-- Exercise a --
Reproduce the records verbatim, starting at their first line and ending with the line that contains "collectors: L. Velasco", both of these lines included.

-- Excerpted text --

+ + + + + + +

What if your thread instead writes out 1 -1 -1 but another one sporadically writes out 2 or 3? What if a third thread observes the location and waits for a particular value that just never appears because it's optimized out?
It is impossible to provide the guarantees that are given if stores (and loads, too) aren't performed as requested. All of them, and in the same order.
A practical use case for the pattern, if the thread does something important between updates that does not depend on or modify y, might be: *Thread 2 reads the value of y to check how much progress Thread 1 has made.`
So, maybe Thread 1 is supposed to load the configuration file as step 1, put its parsed contents into a data structure as step 2, and display the main window as step 3, while Thread 2 is waiting on step 2 to complete so it can perform another task in parallel that depends on the data structure. (Granted, this example calls for acquire/release semantics, not relaxed ordering.)
I’m pretty sure a conforming implementation allows Thread 1 not to update y at any intermediate step—while I haven’t pored over the language standard, I would be shocked if it does not support hardware on which another thread polling y might never see the value 2.
However, that is a hypothetical instance where it might be pessimal to optimize away the status updates. Maybe a compiler dev will come here and say why that compiler chose not to, but one possible reason is letting you shoot yourself in the foot, or at least stub yourself in the toe.
The compiler writer cannot just perform the optimisation. They must also convince themselves that the optimisation is valid in the situations where the compiler writer intends to apply it, that it will not be applied in situations where it is not valid, that it doesn't break code that is in fact broken but "works" on other implementations. This is probably more work than the optimisation itself.
On the other hand, I could imagine that in practice (that is in programs that are supposed to do a job, and not benchmarks), this optimisation will save very little in execution time.
So a compiler writer will look at the cost, then look at the benefit and the risks, and probably will decide against it.
Let's walk a little further away from the pathological case of the three stores being immediately next to each other. Let's assume there's some non-trivial work being done between the stores, and that such work does not involve y at all (so that data path analysis can determine that the three stores are in fact redundant, at least within this thread), and does not itself introduce any memory barriers (so that something else doesn't force the stores to be visible to other threads). Now it is quite possible that other threads have an opportunity to get work done between the stores, and perhaps those other threads manipulate y and that this thread has some reason to need to reset it to 1 (the 2nd store). If the first two stores were dropped, that would change the behaviour.

+ + + + + + +

-- Exercise b --
Write out the part of the thread on compiler optimization that opens with the words containing "I’m pretty sure" and closes with "in the toe.", using "theoretical" in place of "hypothetical".

+ + + + + + +

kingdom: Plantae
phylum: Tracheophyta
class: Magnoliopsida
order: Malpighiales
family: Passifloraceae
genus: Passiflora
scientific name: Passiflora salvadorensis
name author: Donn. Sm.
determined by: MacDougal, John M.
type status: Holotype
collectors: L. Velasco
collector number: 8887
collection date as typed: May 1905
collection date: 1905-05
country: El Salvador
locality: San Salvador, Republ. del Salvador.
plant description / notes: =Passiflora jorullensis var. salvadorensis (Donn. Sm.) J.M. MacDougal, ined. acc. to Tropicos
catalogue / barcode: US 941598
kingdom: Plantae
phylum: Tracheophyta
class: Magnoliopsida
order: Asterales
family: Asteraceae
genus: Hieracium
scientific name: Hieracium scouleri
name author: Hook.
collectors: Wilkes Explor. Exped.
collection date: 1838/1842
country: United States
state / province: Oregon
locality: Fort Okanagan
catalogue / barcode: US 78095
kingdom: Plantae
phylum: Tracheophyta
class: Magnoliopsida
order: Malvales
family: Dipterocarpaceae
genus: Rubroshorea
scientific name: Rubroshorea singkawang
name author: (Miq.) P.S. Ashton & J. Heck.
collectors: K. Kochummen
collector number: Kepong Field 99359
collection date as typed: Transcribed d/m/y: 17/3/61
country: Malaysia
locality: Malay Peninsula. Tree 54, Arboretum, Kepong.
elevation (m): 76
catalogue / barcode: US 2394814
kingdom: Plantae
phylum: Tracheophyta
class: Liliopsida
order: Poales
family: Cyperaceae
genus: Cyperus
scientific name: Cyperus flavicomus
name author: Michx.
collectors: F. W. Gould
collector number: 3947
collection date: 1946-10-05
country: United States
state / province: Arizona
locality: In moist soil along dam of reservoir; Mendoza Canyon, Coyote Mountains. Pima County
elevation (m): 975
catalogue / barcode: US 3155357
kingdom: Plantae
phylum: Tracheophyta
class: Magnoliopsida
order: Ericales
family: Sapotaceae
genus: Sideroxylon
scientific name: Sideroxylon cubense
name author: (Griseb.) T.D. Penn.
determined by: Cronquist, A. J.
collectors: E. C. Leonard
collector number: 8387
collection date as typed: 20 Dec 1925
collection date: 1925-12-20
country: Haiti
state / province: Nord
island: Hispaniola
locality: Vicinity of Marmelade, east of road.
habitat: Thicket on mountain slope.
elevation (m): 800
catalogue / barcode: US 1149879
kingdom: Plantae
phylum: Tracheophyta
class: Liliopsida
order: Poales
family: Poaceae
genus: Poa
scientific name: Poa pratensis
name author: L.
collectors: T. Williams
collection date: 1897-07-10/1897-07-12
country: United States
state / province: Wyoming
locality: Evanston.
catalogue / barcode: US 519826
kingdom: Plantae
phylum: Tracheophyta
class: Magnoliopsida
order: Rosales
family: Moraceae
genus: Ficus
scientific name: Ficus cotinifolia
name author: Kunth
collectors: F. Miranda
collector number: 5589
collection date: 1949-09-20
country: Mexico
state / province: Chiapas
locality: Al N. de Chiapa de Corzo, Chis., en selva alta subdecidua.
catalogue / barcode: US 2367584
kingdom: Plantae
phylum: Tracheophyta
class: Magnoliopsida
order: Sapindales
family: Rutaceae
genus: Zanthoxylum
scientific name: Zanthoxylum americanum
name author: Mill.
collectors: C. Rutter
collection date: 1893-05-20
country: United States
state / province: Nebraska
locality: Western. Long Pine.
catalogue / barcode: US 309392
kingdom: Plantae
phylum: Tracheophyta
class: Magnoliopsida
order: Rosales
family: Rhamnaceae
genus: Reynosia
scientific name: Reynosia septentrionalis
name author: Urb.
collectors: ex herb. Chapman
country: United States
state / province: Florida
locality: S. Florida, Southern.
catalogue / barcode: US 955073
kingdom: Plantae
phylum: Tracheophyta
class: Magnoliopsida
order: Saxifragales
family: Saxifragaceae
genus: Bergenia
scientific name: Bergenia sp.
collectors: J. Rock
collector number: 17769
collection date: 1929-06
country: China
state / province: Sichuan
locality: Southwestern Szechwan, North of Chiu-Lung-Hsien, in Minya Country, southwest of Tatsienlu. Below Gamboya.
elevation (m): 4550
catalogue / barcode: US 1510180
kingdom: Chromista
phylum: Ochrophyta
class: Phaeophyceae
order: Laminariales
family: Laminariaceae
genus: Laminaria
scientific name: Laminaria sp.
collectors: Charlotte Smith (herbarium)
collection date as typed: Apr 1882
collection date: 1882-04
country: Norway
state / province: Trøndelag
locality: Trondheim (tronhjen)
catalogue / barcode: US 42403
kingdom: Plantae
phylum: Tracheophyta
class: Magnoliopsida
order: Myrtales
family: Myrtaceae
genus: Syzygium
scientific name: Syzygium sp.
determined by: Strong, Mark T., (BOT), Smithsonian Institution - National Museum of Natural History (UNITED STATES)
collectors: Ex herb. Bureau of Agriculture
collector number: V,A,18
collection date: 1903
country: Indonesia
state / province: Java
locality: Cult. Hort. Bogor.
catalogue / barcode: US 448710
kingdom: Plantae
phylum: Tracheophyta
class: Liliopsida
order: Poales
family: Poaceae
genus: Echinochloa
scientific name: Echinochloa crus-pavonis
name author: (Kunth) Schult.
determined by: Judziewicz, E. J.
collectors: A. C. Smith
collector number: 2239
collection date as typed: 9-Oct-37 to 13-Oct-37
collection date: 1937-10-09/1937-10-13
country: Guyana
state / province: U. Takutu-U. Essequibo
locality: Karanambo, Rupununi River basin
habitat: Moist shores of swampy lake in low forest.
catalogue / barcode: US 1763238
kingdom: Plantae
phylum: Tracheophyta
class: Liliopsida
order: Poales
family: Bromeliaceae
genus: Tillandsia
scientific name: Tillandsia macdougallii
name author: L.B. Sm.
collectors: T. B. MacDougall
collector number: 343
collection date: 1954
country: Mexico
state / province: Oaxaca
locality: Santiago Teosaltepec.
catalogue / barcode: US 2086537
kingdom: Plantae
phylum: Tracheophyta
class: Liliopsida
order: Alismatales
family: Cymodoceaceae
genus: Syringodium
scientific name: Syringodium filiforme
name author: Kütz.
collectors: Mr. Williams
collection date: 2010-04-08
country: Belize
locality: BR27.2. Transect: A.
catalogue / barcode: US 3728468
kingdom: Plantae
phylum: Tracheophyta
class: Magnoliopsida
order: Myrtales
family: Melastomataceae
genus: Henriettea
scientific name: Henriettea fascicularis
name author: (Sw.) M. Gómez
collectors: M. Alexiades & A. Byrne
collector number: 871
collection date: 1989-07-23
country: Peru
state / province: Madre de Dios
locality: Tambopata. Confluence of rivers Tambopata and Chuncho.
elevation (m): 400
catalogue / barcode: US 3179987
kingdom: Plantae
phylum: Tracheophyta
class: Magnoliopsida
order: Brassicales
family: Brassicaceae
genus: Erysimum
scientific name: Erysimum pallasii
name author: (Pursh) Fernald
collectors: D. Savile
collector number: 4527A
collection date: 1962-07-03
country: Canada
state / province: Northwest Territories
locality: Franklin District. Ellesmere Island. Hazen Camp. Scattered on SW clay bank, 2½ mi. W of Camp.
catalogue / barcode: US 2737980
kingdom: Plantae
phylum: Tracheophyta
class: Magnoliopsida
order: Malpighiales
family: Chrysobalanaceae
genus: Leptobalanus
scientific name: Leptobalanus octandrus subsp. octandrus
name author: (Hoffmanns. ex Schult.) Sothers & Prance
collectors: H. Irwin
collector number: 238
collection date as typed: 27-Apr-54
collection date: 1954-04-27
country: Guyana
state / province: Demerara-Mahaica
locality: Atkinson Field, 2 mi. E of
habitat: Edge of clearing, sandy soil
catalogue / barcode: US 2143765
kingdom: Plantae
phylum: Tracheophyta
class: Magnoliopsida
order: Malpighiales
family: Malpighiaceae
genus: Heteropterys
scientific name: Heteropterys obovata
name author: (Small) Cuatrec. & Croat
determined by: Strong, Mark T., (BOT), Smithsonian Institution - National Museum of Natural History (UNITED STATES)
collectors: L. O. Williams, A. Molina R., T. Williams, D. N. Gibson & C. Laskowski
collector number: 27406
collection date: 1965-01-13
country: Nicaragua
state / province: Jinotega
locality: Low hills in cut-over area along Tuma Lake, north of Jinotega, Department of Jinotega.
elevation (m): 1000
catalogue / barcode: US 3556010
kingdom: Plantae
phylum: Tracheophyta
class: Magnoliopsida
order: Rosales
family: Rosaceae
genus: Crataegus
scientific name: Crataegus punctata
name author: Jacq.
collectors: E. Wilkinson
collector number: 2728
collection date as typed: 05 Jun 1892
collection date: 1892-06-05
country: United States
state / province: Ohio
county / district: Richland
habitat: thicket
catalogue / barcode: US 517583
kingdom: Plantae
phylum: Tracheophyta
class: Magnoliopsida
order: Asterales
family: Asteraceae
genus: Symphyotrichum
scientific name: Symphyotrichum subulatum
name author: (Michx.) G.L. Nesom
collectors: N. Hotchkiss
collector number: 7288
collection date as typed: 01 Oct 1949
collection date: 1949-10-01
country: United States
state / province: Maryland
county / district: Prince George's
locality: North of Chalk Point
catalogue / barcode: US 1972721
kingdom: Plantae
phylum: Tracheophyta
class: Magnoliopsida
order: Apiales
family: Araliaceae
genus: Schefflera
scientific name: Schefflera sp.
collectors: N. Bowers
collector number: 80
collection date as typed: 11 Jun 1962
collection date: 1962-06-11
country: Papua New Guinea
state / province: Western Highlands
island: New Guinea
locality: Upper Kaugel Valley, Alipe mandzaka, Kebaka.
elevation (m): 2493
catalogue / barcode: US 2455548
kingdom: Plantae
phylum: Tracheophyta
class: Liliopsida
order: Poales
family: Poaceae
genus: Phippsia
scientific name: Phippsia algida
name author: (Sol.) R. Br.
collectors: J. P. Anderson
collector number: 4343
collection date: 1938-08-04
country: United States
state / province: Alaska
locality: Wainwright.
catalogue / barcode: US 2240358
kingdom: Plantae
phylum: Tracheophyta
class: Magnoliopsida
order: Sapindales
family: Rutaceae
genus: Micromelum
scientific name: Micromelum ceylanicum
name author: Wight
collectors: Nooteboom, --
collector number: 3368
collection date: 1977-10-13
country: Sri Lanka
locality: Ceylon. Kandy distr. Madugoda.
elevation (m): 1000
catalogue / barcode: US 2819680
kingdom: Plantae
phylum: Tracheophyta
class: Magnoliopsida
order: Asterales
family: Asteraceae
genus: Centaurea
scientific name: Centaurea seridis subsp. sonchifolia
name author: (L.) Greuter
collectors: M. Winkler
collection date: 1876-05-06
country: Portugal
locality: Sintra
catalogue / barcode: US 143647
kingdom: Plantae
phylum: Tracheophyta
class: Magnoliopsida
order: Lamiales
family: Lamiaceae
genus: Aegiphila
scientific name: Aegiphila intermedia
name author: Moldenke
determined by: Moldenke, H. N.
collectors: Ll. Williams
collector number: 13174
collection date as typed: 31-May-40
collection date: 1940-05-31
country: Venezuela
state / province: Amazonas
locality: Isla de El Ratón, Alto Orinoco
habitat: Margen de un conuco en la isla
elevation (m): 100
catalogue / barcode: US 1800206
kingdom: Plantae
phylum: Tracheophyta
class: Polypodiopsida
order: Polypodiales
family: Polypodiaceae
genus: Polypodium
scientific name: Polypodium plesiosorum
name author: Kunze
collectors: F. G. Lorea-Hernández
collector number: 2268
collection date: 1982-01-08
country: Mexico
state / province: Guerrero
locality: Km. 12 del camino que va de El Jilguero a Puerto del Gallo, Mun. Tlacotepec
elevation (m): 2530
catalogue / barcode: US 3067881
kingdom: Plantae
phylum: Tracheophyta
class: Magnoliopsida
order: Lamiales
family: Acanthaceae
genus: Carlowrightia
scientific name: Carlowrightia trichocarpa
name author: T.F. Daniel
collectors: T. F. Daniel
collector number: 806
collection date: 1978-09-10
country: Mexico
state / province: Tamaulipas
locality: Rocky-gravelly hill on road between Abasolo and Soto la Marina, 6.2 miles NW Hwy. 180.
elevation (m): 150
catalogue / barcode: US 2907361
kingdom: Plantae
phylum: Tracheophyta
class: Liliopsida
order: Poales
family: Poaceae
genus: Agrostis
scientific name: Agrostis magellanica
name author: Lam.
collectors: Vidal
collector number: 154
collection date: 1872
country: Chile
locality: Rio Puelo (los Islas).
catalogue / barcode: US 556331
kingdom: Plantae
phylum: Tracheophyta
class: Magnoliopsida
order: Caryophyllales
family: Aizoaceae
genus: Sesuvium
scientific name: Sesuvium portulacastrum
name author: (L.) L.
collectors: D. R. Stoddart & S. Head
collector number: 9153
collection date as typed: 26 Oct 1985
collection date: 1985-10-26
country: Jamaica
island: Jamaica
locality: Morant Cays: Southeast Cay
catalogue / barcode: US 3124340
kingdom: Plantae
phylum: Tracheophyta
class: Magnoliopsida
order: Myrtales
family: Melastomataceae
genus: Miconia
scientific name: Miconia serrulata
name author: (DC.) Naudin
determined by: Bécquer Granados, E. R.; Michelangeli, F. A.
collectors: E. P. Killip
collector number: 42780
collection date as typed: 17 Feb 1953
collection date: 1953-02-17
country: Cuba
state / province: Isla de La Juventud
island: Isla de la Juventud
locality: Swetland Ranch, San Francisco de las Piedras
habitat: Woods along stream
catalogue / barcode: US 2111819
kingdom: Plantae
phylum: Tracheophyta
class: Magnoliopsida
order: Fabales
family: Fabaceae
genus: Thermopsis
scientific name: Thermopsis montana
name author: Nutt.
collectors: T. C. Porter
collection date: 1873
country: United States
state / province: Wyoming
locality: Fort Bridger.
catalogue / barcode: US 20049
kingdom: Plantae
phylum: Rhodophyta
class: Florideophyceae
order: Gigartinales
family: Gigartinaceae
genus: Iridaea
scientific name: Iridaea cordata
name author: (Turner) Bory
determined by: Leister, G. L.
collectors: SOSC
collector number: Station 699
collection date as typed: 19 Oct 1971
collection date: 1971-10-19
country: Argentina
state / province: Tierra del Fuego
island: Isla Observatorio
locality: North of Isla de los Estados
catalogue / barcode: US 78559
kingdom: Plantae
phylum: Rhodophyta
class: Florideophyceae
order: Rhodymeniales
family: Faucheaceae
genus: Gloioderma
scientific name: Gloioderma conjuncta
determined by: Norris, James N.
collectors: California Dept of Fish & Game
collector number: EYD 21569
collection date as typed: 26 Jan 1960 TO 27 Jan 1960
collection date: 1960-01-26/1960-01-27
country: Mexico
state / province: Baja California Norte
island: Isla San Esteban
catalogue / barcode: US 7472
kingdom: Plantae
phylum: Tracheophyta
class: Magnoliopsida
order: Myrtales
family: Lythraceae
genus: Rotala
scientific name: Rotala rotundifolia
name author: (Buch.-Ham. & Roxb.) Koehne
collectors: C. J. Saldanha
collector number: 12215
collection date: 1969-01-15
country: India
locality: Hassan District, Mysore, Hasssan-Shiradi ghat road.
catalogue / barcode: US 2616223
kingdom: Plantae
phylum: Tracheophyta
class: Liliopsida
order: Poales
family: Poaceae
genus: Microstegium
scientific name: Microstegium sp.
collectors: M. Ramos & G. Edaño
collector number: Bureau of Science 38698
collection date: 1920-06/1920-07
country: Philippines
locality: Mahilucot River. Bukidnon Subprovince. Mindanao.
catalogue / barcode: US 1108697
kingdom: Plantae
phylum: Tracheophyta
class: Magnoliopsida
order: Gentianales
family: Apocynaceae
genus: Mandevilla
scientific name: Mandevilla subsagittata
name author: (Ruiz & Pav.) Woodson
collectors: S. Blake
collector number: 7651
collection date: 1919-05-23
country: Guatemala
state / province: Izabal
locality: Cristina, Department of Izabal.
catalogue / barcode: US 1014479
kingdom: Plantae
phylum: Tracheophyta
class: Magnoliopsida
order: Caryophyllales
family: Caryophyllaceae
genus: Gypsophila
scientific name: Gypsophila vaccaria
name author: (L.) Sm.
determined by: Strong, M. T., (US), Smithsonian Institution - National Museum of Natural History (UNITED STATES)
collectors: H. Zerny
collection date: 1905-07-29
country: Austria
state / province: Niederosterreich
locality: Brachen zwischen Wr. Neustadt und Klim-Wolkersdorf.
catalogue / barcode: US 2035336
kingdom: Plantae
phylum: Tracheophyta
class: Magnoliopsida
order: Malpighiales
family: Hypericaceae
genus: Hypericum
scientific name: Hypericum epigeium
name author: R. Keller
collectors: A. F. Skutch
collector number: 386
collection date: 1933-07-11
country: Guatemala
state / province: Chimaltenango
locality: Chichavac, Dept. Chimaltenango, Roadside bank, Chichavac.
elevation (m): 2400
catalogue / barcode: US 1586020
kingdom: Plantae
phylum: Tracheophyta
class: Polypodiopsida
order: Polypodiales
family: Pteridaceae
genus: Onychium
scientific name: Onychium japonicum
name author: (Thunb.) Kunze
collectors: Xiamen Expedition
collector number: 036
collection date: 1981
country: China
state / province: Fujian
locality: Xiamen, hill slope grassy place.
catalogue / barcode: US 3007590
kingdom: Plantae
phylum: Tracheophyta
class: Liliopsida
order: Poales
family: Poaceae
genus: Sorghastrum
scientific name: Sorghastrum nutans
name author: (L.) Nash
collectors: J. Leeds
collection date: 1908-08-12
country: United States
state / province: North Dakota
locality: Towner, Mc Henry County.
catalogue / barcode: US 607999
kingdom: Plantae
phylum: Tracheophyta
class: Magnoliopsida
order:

+ + + + + + +

-- Reply a --
kingdom: Plantae
phylum: Tracheophyta
class: Magnoliopsida
order: Malpighiales
family: Passifloraceae
genus: Passiflora
scientific name: Passiflora salvadorensis
name author: Donn. Sm.
determined by: MacDougal, John M.
type status: Holotype
collectors: L. Velasco

-- Reply b --
I’m pretty sure a conforming implementation allows Thread 1 not to update y at any intermediate step—while I haven’t pored over the language standard, I would be shocked if it does not support hardware on which another thread polling y might never see the value 2.
However, that is a theoretical instance where it might be pessimal to optimize away the status updates. Maybe a compiler dev will come here and say why that compiler chose not to, but one possible reason is letting you shoot yourself in the foot, or at least stub yourself in the toe.